I remember reading the first chapter on the Trolley during my commute to work and my heart was no longer aching. Literally before the first chapter ended my heart was lighter. It was a moment where I looked out the window and said OMG. I needed to see it, read it, hear it.
In the book, Max speaks about gratitude. “Gratitude keeps us focused on the present.”
And while I think I am a very grateful individual I never speak it out loud.
I decided to give it a try. In the mornings and every night before bed I list three things I am grateful for that day and my worries go right out the window where they belong. On Wednesdays, I am grateful for getting an extra hour of sleep because I work from home. Some days I am grateful for paying games with my son. Other days I am grateful for a 15 minute hot shower alone. It does not matter how stressful the day is. I can always come up with at least three (mostly more) things I am grateful for.

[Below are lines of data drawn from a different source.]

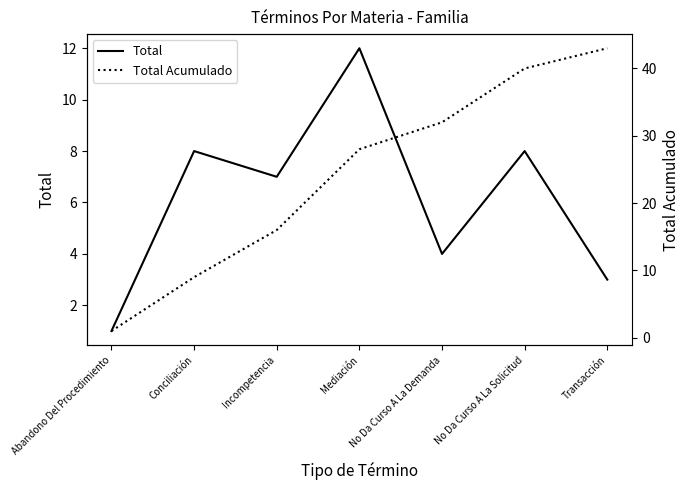

Reading right to left, list all the values displayed in this chart.

Total: Transacción=3	No Da Curso A La Solicitud=8	No Da Curso A La Demanda=4	Mediación=12	Incompetencia=7	Conciliación=8	Abandono Del Procedimiento=1
Total Acumulado: Transacción=43	No Da Curso A La Solicitud=40	No Da Curso A La Demanda=32	Mediación=28	Incompetencia=16	Conciliación=9	Abandono Del Procedimiento=1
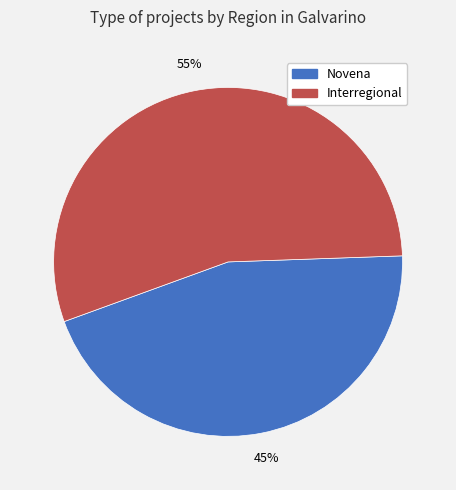

Combined, do Interregional and Novena account for over 50%?

Yes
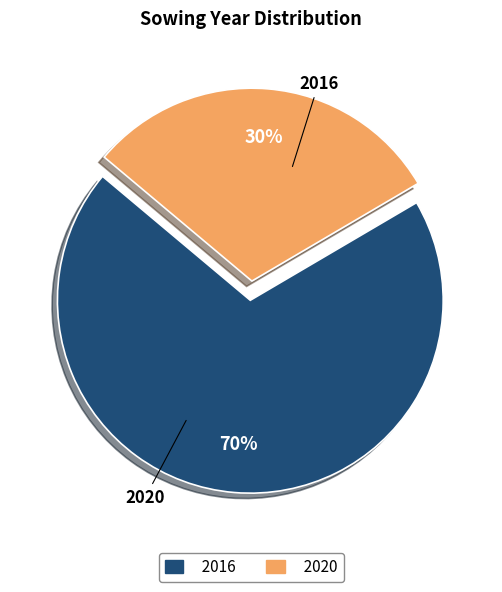

How many slices are in this pie chart?

2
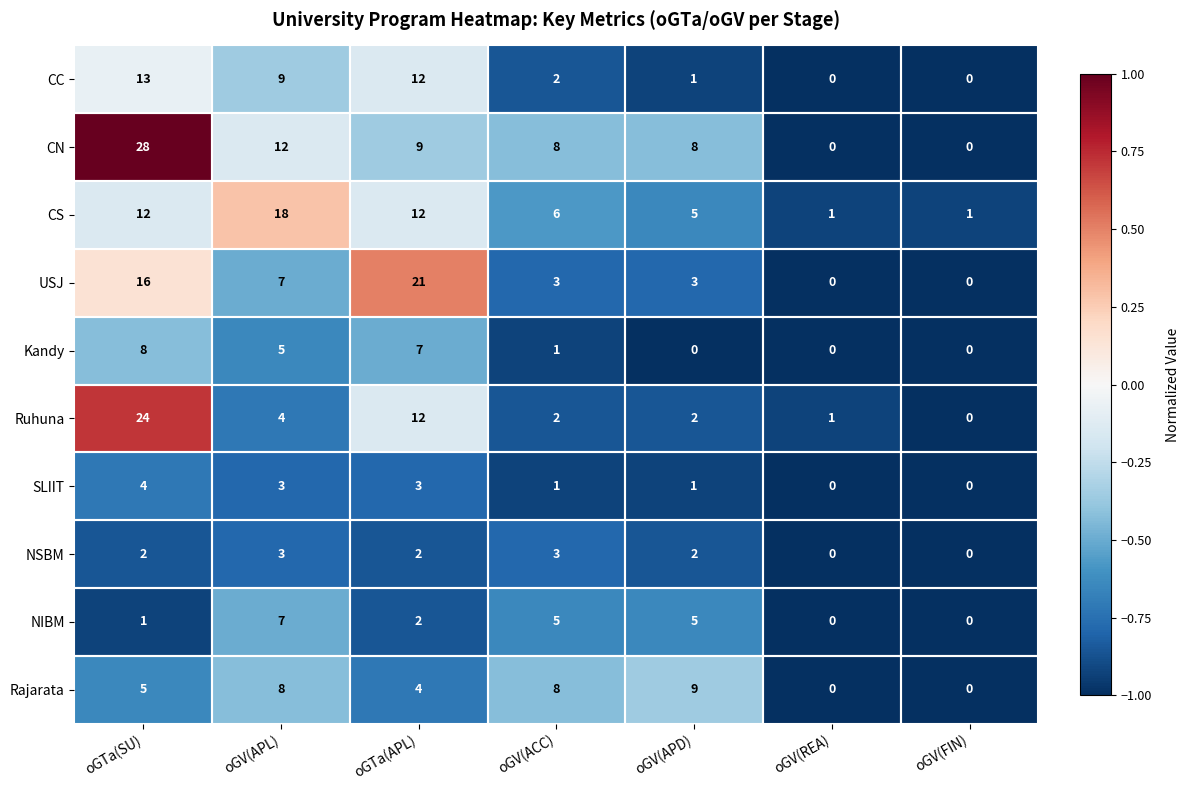

Which series has the largest total across all categories?

CN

It has been eye opening and a little relief has set in.
“What does all this anxiety mean? All this fear? Trepidation? Restlessness? Insecurity? What does it mean? Simply this: you are human.”
There will be days that I will struggle. There will be days that my as needed medicine will have to step-in. There will be days that I will not be able to handle alone and I will need to talk to someone.
But, if this book has taught me anything it was how to battle anxiety with gratefulness.
On the last page Max writes:
“Today, I will live today. Yesterday has passed. Tomorrow is not yet. I’m left with today. So, today, I will live today. Relive yesterday? No. I will learn from it. I will seek mercy for it. I will take joy in it. But I won’t live in it. The sun has set on yesterday. The sun has yet to rise on tomorrow. Worry about the future? To what gain? It deserves a glance, nothing more. I can’t change tomorrow until tomorrow. Today, I will live today. I will face today’s challenges with today’s strength. I will dance today’s waltz with today’s music. I will celebrate today’s opportunities with today’s hope. Today. May I laugh, listen, learn, and love. And tomorrow, if it comes, may I do so again.”
I will choose to do just that every single day.